**RECORDS PROVIDED**.
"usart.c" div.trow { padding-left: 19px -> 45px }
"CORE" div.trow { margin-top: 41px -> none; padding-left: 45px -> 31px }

* * *

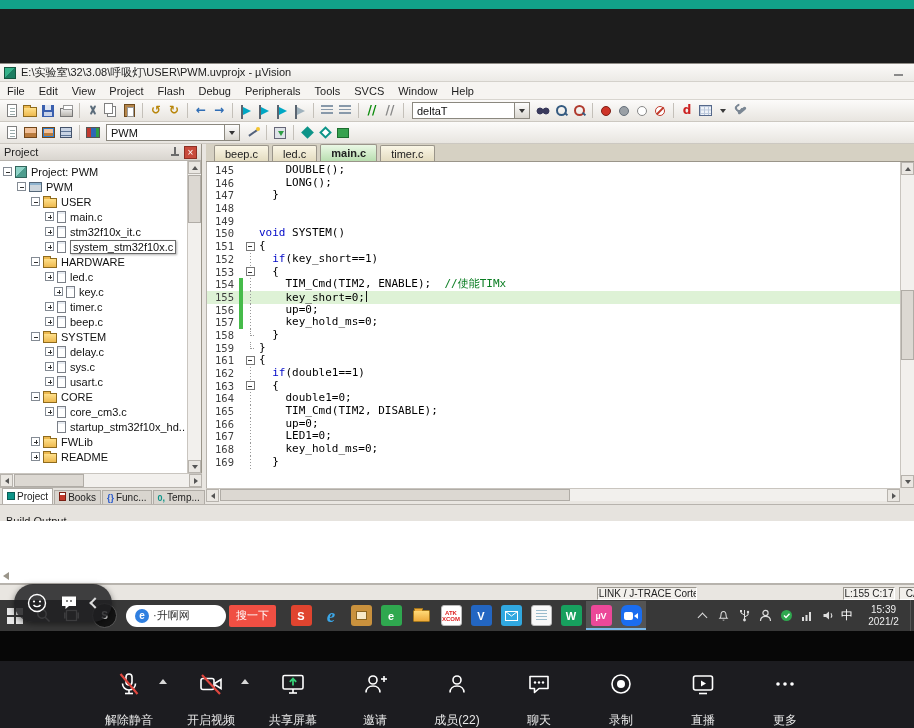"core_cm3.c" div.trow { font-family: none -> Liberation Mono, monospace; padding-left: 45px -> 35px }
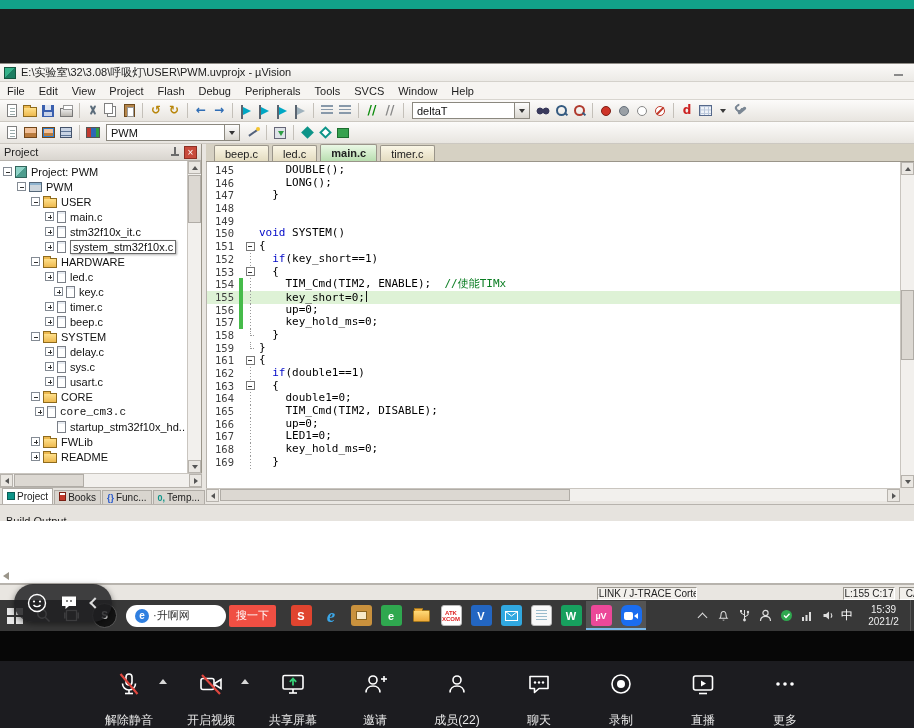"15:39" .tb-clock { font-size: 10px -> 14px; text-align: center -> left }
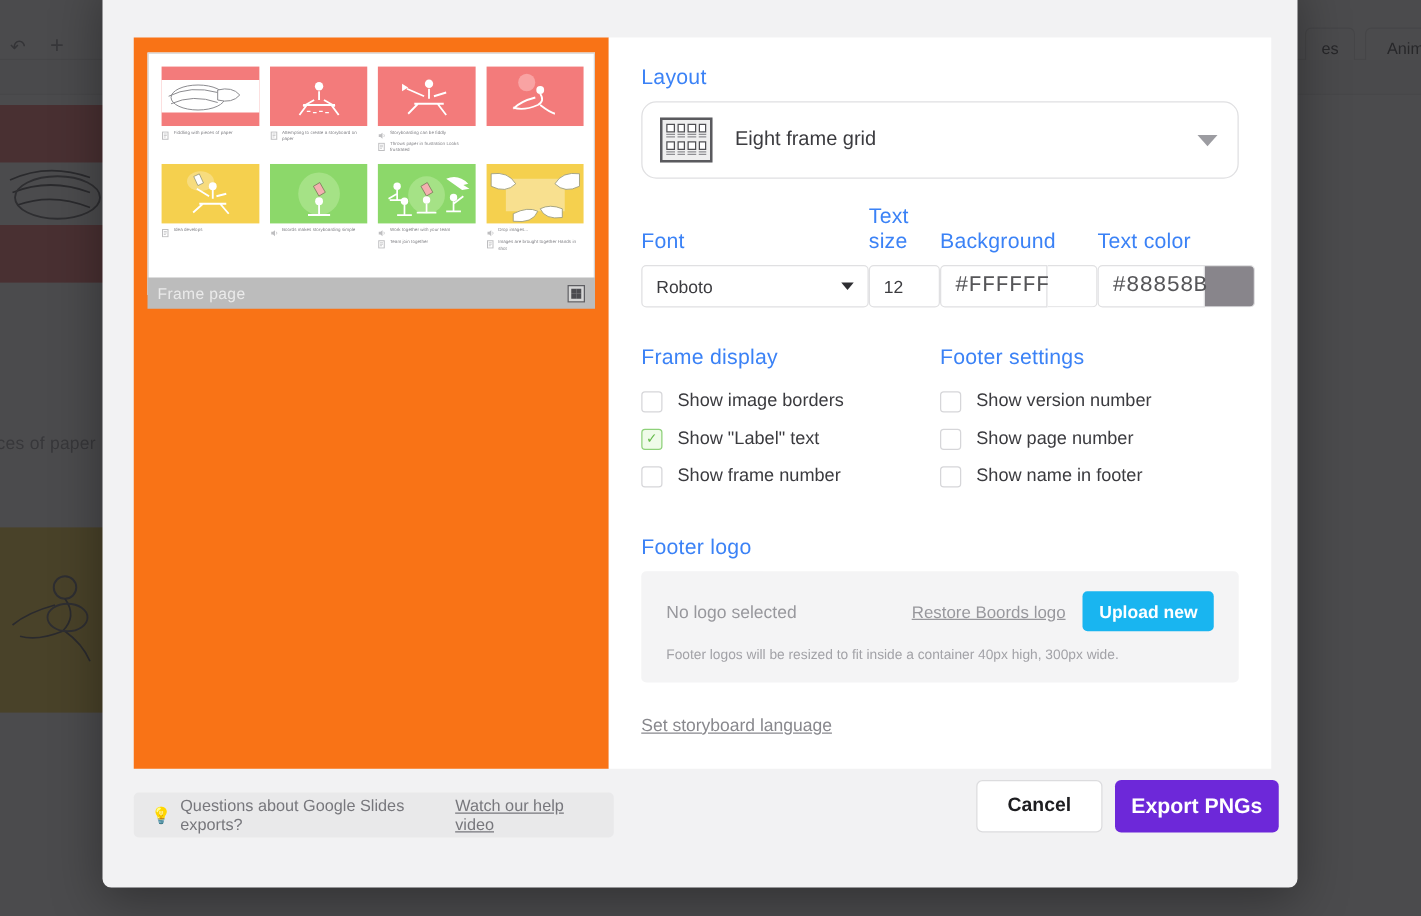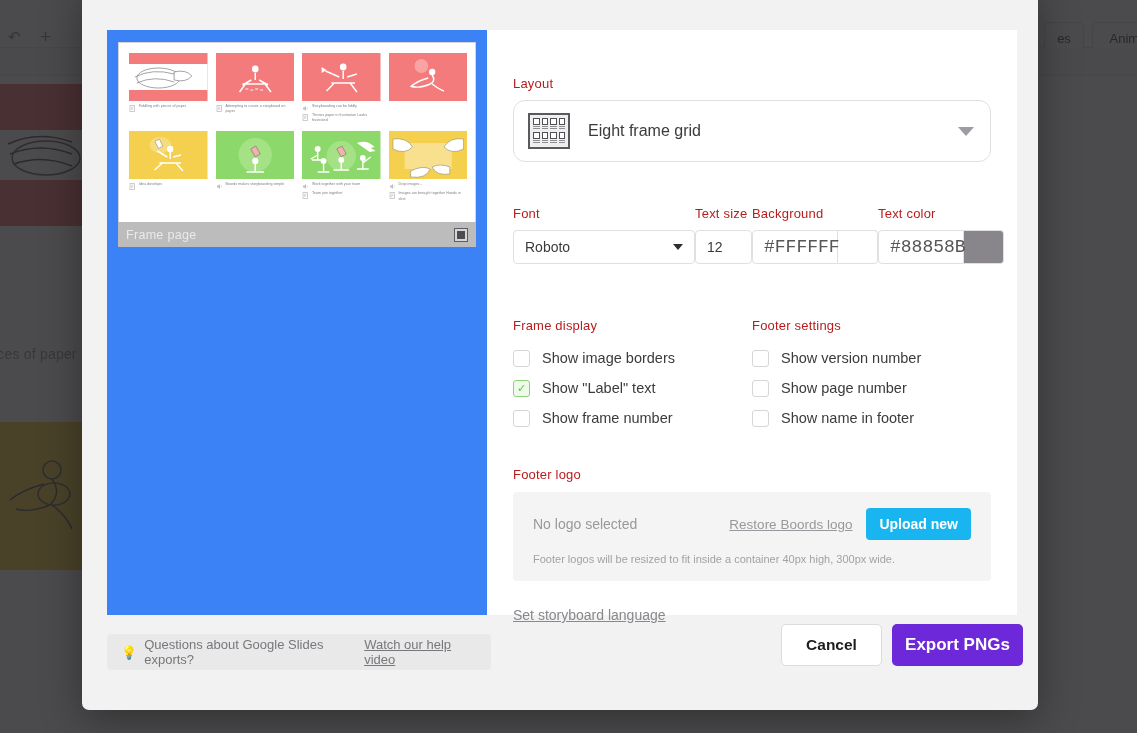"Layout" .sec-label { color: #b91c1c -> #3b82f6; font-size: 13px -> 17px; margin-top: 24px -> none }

---

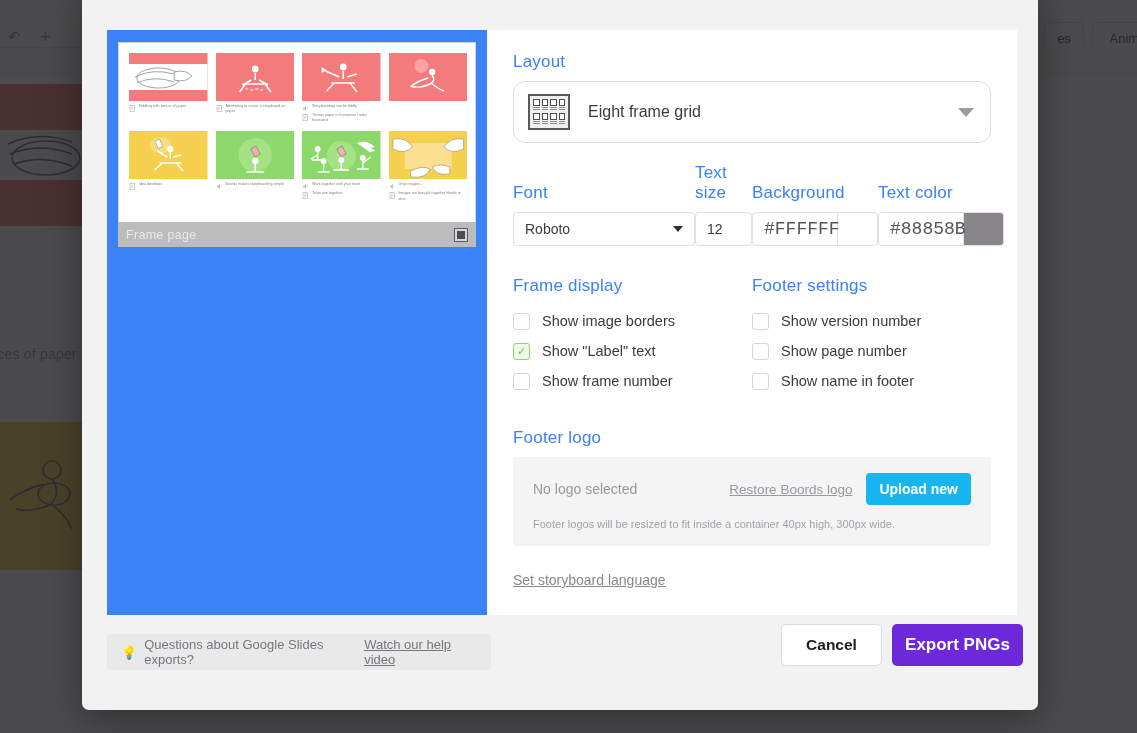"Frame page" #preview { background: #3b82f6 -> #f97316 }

**ASSIGNMENT**. Copy only the lines above from the one containing "font-family: none ->" through the one containing "color: #b91c1c ->", both included. Leave out the pictures.

**THE COMPLETED TASK**.
"core_cm3.c" div.trow { font-family: none -> Liberation Mono, monospace; padding-left: 45px -> 35px }
"15:39" .tb-clock { font-size: 10px -> 14px; text-align: center -> left }
"Layout" .sec-label { color: #b91c1c -> #3b82f6; font-size: 13px -> 17px; margin-top: 24px -> none }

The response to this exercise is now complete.